Lists Home |
Date Index |
On Mon, 2003-08-25 at 14:18, firstname.lastname@example.org wrote:
> For sure, people are trying to do terabyte systems that integrate
> normalized data and legacy document data stores (such as the journal
> "Nature"), primarily in XML, that is to say by converting out of an RDBMS
> like Oracle and into pure XML docs without a dbms back end. This is the
> source of my concern. They need some guidance, and will certainly receive
> it, in one form (gentle comments in forums like this one) or another (when
> their systems fail in production, or worse, never get past failed prototype
Do you notice that this is a primarily a TEXT!!!! system. Sure the
metadata will go into Oracle nicely, but if what you care about are the
articles, it sure sounds plausible to me that one would use a storage
system optimized for the articles, and then shoehorn in the metadata,
rather than use an RDBMS and shoehorn in the corpus.

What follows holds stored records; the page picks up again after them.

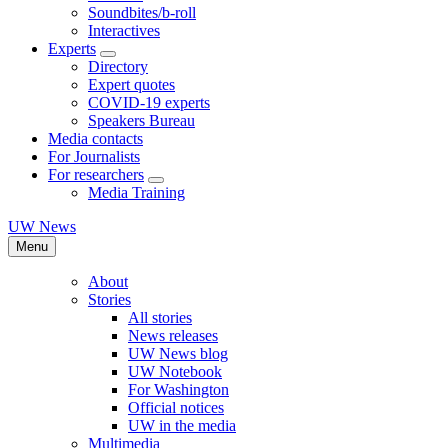
Soundbites/b-roll
Interactives
Experts
Directory
Expert quotes
COVID-19 experts
Speakers Bureau
Media contacts
For Journalists
For researchers
Media Training
UW News
Menu
About
Stories
All stories
News releases
UW News blog
UW Notebook
For Washington
Official notices
UW in the media
Multimedia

Oh and for what it's worth, I have plenty of anecdotal information that
bibliographic metadata was a very hard problem for the relational model.
It may have been solved in the last few years, but it was still a
storage-eating performance killer ten years after the RM was the 'best
practice' for 'widgets in warehouses.'
> Still, I remain open minded, and if someone can offer proofs that support:
> - XML as a best practice (in any regard)
Publishing/documents. I agree, Nature should maintain their subscriber
list in Oracle. That's not where the articles belong.